Cette «stonerie poétique» imaginée par Loui Mauffette il y a sept ans a des effets durables... Année après année, il redonne vie aux mots de quelques poètes, auteurs, dramaturges ou chansonniers, qui autrement dormiraient dans leurs pages... Il faut dire que l'attaché de presse du TNM  a mis le paquet pour nous séduire, réunissant, encore une fois, des interprètes de haut vol - Maxime Denommée, Anne-Marie Cadieux, Jean-François Casabonne, Émilie Gilbert, Clara Furey, pour n'en nommer que quelques-uns.

C'est sans doute ces mots de Léo Ferré - extrait de la préface de Poètes... vos papiers! interprété par Stéphane Gagnon - qui résument le mieux l'esprit de Poésie, sandwichs... : «La poésie est une clameur, elle doit être entendue comme la musique. Toute poésie destinée à n'être que lue et enfermée dans sa typographie n'est pas finie; elle ne prend son sexe qu'avec la corde vocale tout comme le violon prend le sien avec l'archet qui le touche.»

La poésie prend bel et bien son sexe. Une quarantaine de textes poétiques, à commencer par le très beau poème de Guy Mauffette, Je crois que.... On y retrouve aussi Jacques Prévert, Boris Vian, Arthur Rimbaud, James Joyce, Gaston Miron; des plus contemporains aussi comme Geneviève Desrosiers, Jean-Sébastien Larouche, Patrice Desbiens, Evelyne de la Chenelière; et de moins connus comme Attila Jozsef, Polina Barskova, Marina Tsvetaieva, etc. Des poèmes accessibles et vivants, qui pourraient bien vous réconcilier avec le genre...

L'équipe de création a eu la bonne idée d'interpréter en choeur la chanson Aujourd'hui, d'Ève Cournoyer, qui est morte prématurément il y a à peine un mois. Un moment très touchant. La musique est d'ailleurs omniprésente dans ce cabaret, Yves Morin assurant le jeu au piano et à l'accordéon pendant presque toute la représentation. Yann Perreau s'est également mis au piano pour interpréter L'oiseau bleu, sur des paroles de Charles Bukowski. Tandis que Betty Bonifassi a entonné le classique Parlez-moi d'amour.

Un travail remarquable a été fait pour lier les poèmes entre eux, donnant lieu à des transitions à la fois harmonieuses et théâtrales qui nous emmènent habilement dans chacun de ces univers éclatés. Clara Furey, avec son intensité habituelle, a même interprété avec Éric Robidoux un numéro de danse extrait de la Pornographie des âmes, de Dave St-Pierre. Un poème sans paroles, qui nous donne la liberté de construire notre propre histoire.

À la fin, on repart avec des mots et des images plein la tête.

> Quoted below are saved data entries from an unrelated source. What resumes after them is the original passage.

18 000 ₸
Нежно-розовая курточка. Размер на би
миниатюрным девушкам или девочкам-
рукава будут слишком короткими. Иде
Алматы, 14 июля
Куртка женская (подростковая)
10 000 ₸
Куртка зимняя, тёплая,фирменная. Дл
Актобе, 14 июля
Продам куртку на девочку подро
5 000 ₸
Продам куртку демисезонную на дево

On retiendra certainement l'extrait de l'Ulysse de James Joyce, interprété par Patricia Nolin; Le bateau ivre de Rimbaud, livré par Jean-François Casabonne, le numéro orgiaque du groupe sur des textes de Jim Morrison, et tant d'autres, au cours de cette soirée qui se conclut, comme le veut la tradition, par une distribution de sandwichs-pas-de-croûte. À voir la réaction du public, on peut dire que cet exercice de pollinisation poétique est une réussite. On a déjà hâte à la prochaine stonerie de Loui.

Jusqu'au 24 septembre à la 5e salle de la Place des Arts.